Kafamı gereğinden fazla uzatıp arkalarından baktım bir tanem.
Böyle nereye giderler?
Kimi zaman peşlerine takılıp gitmek gelir içimden.
Ama ben uçmayı beceremem.
Ben de bahçeye koşup kollarımı yanlara açtım, ellerimi salladım kanat niyetine, bir aşağı bir yukarı.
Dudaklarımı uzatıp gaga yaptım.
Durduğum yerde zıpladım zıpladım...
Sanki içimde bir göç kuşu var.
Ama fazla ötmedim.
Görmesin diye komşular.
*
Bu aylar insanlar için de göç ayları.
Okullar kapandı, tatile götürdüler çocukları.
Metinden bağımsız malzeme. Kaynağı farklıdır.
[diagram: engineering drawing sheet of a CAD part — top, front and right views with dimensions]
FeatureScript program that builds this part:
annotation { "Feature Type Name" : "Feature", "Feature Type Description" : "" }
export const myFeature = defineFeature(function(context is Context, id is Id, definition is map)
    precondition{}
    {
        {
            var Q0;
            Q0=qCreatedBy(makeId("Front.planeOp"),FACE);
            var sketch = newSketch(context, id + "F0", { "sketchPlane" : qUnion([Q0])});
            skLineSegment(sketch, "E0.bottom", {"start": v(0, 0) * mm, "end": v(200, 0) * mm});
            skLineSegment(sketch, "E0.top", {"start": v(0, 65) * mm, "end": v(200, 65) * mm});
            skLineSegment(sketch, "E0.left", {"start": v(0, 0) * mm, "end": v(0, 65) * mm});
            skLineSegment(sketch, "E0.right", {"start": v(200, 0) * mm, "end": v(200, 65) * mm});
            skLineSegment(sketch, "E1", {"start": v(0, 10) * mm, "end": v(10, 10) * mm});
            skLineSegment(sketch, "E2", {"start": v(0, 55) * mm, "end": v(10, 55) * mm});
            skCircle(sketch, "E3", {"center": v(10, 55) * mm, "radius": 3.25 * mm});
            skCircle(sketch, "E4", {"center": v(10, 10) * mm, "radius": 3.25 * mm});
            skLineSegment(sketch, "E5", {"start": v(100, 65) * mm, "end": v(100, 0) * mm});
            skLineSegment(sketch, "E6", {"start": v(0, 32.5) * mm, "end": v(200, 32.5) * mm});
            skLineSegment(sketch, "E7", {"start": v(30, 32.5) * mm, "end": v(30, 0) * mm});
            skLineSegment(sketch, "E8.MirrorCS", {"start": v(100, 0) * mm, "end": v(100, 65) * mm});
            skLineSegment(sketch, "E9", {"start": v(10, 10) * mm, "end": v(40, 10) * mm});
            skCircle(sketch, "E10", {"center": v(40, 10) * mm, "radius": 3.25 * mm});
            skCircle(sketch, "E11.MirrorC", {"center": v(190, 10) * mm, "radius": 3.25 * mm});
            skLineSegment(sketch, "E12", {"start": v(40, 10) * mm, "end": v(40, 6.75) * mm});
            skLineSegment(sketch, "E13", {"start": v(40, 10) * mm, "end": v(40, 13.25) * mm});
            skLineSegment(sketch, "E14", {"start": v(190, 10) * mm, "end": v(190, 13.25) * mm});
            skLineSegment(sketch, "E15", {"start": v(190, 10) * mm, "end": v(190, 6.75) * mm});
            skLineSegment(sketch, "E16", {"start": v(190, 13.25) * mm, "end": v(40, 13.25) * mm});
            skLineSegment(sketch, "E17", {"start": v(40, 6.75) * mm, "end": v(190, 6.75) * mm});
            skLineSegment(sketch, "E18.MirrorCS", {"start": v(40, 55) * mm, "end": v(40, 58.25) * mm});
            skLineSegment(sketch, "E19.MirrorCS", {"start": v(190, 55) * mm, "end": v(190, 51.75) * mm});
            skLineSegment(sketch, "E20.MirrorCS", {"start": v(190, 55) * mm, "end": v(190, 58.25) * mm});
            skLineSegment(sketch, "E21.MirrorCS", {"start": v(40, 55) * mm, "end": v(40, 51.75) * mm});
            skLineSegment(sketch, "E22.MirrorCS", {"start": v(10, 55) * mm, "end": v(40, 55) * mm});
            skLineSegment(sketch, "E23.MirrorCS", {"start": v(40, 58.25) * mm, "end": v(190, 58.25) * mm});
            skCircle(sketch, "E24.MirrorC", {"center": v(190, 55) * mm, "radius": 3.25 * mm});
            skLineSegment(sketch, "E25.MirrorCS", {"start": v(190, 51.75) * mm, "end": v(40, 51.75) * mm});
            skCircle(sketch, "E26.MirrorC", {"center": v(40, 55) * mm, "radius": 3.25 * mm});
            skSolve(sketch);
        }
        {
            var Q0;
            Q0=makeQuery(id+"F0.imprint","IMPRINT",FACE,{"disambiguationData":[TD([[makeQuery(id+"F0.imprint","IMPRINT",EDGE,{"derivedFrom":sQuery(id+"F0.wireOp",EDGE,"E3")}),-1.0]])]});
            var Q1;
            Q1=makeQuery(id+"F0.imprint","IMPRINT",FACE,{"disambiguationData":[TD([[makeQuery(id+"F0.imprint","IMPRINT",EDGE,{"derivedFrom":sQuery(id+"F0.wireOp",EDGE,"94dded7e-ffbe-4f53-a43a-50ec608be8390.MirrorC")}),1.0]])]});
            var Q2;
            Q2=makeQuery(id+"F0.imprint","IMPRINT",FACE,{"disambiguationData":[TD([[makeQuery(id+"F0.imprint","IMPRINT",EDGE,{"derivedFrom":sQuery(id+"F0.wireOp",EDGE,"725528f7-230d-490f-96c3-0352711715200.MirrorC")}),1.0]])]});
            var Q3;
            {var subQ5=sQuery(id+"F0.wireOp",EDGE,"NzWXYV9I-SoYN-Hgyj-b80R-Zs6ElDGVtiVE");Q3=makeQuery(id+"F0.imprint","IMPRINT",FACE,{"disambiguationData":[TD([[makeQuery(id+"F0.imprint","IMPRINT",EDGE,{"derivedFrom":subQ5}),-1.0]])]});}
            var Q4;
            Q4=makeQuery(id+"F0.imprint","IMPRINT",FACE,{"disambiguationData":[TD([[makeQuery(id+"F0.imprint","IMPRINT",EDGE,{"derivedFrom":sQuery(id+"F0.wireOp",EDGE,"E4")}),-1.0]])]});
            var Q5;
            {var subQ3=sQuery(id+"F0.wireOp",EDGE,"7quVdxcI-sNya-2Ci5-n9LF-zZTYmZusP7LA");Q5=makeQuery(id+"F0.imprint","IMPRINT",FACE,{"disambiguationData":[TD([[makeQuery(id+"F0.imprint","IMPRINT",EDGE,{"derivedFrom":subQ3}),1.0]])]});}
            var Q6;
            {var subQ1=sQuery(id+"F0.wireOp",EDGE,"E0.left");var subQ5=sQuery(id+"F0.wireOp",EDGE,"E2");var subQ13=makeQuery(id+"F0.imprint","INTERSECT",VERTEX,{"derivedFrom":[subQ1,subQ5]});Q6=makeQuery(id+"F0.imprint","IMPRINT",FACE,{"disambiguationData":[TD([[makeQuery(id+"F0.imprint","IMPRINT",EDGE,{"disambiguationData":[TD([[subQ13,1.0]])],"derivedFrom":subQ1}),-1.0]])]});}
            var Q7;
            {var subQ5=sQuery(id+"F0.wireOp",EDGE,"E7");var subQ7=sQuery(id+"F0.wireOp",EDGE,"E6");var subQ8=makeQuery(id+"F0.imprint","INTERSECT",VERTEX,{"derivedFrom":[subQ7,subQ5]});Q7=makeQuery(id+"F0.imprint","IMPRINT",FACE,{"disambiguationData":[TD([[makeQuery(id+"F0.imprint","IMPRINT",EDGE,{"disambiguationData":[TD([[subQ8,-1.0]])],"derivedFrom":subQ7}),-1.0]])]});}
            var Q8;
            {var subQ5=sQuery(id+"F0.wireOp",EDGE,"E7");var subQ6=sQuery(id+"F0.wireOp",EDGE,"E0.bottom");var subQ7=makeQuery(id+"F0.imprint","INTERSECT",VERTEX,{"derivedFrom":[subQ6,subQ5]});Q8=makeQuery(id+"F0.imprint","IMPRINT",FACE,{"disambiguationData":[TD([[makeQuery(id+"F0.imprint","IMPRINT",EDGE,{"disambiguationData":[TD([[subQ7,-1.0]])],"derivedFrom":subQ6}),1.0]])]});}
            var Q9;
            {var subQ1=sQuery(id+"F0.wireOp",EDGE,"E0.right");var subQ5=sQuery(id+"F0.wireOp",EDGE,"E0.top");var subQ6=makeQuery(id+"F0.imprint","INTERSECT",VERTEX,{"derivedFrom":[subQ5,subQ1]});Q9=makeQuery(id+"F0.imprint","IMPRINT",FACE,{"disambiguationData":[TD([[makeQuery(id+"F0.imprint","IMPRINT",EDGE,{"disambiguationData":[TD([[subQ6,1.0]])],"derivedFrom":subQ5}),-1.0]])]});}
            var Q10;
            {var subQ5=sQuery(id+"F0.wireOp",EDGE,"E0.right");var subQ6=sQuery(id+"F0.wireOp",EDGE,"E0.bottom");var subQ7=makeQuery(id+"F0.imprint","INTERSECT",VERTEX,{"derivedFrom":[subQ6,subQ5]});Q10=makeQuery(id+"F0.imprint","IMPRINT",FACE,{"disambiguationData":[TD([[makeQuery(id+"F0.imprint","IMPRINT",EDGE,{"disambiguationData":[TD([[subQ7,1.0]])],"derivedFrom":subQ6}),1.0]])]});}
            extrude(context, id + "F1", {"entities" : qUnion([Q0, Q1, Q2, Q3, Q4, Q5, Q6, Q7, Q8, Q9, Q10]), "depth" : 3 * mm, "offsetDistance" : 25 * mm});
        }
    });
Asker sevkıyatı vardı yine dün.
Onlara isim takmıştım; üniformalı turnalar.
Yakında bir kışla bahçesinde, tıpkı göçmen kuşlar gibi şarkılarını bir ağızdan söyleyecekler, bilirim ben:
"Yaylalar yaylalar..."
*
Herkes yollardadır bu aylar; yazlıkçılar, kampçılar, turistler, pamukçular, ırgatlar.
Memur tayinleri.
Almancılar...
Memlekete gidenler ile memleketten dönenler hep Konya Makas’ta karşılaşırlar.
*
Dün sabah göçmen kuşların arkasından baktım uzun uzun.
Eğer görmeyecek olsaydı komşular; daha çok zıplardım arkalarından... Daha çok kol-kanat çırpardım... Daha çok gaga yapıp uzatırdım dudaklarımı... Daha çok kuş olurdum gülüm.
Ama ben uçamam.
Üzgünüm.
Bu aylar göç ayları.
Herkes bir şeye ulaşmak için göç eder. Aslında "bırakıp gitmek" ile "varıp kavuşmak" arasındadır tüm göç yolları.
Kimi zaman da iki damla yaştır göç bir tanem.
Göz pınarlarında başlar, yanakta biter.
Dün sabah...
Dün sabah göçmen kuşlar evimizin üzerinden geçtiler.